** INPUT MATERIAL follows **

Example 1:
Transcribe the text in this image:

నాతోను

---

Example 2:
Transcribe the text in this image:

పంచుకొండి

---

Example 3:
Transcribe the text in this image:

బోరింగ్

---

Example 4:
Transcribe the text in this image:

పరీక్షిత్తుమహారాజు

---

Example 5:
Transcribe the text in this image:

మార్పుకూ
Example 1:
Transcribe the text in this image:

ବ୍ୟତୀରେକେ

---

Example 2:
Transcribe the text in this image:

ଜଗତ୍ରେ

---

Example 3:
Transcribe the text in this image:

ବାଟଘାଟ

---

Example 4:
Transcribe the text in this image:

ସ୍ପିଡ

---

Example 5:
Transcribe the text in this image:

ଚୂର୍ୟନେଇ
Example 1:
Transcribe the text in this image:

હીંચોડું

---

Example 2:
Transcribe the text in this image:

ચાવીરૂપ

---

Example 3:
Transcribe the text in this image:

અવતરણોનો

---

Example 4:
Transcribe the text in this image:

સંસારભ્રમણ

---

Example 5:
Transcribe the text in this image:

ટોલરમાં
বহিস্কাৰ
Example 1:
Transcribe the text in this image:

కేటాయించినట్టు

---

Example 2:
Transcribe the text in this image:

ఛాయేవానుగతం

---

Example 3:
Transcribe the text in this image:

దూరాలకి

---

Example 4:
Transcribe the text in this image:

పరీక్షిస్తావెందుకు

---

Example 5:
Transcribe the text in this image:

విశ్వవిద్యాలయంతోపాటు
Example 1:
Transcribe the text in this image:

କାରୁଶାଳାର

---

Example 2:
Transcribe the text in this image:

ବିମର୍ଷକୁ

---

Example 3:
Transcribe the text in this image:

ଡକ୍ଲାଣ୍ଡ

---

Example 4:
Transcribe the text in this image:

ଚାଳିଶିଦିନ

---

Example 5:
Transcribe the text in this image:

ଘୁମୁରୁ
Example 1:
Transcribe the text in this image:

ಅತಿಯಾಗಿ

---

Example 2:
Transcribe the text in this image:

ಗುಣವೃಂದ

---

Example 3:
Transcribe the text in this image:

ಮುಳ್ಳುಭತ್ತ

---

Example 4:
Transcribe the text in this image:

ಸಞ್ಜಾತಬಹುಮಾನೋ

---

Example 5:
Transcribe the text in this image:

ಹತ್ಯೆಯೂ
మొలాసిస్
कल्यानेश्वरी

** End of INPUT MATERIAL **

WHAT TO PRODUCE:
Reproduce the data shown above with every line intact.

RESULT:
Example 1:
Transcribe the text in this image:

నాతోను

---

Example 2:
Transcribe the text in this image:

పంచుకొండి

---

Example 3:
Transcribe the text in this image:

బోరింగ్

---

Example 4:
Transcribe the text in this image:

పరీక్షిత్తుమహారాజు

---

Example 5:
Transcribe the text in this image:

మార్పుకూ
Example 1:
Transcribe the text in this image:

ବ୍ୟତୀରେକେ

---

Example 2:
Transcribe the text in this image:

ଜଗତ୍ରେ

---

Example 3:
Transcribe the text in this image:

ବାଟଘାଟ

---

Example 4:
Transcribe the text in this image:

ସ୍ପିଡ

---

Example 5:
Transcribe the text in this image:

ଚୂର୍ୟନେଇ
Example 1:
Transcribe the text in this image:

હીંચોડું

---

Example 2:
Transcribe the text in this image:

ચાવીરૂપ

---

Example 3:
Transcribe the text in this image:

અવતરણોનો

---

Example 4:
Transcribe the text in this image:

સંસારભ્રમણ

---

Example 5:
Transcribe the text in this image:

ટોલરમાં
বহিস্কাৰ
Example 1:
Transcribe the text in this image:

కేటాయించినట్టు

---

Example 2:
Transcribe the text in this image:

ఛాయేవానుగతం

---

Example 3:
Transcribe the text in this image:

దూరాలకి

---

Example 4:
Transcribe the text in this image:

పరీక్షిస్తావెందుకు

---

Example 5:
Transcribe the text in this image:

విశ్వవిద్యాలయంతోపాటు
Example 1:
Transcribe the text in this image:

କାରୁଶାଳାର

---

Example 2:
Transcribe the text in this image:

ବିମର୍ଷକୁ

---

Example 3:
Transcribe the text in this image:

ଡକ୍ଲାଣ୍ଡ

---

Example 4:
Transcribe the text in this image:

ଚାଳିଶିଦିନ

---

Example 5:
Transcribe the text in this image:

ଘୁମୁରୁ
Example 1:
Transcribe the text in this image:

ಅತಿಯಾಗಿ

---

Example 2:
Transcribe the text in this image:

ಗುಣವೃಂದ

---

Example 3:
Transcribe the text in this image:

ಮುಳ್ಳುಭತ್ತ

---

Example 4:
Transcribe the text in this image:

ಸಞ್ಜಾತಬಹುಮಾನೋ

---

Example 5:
Transcribe the text in this image:

ಹತ್ಯೆಯೂ
మొలాసిస్
कल्यानेश्वरी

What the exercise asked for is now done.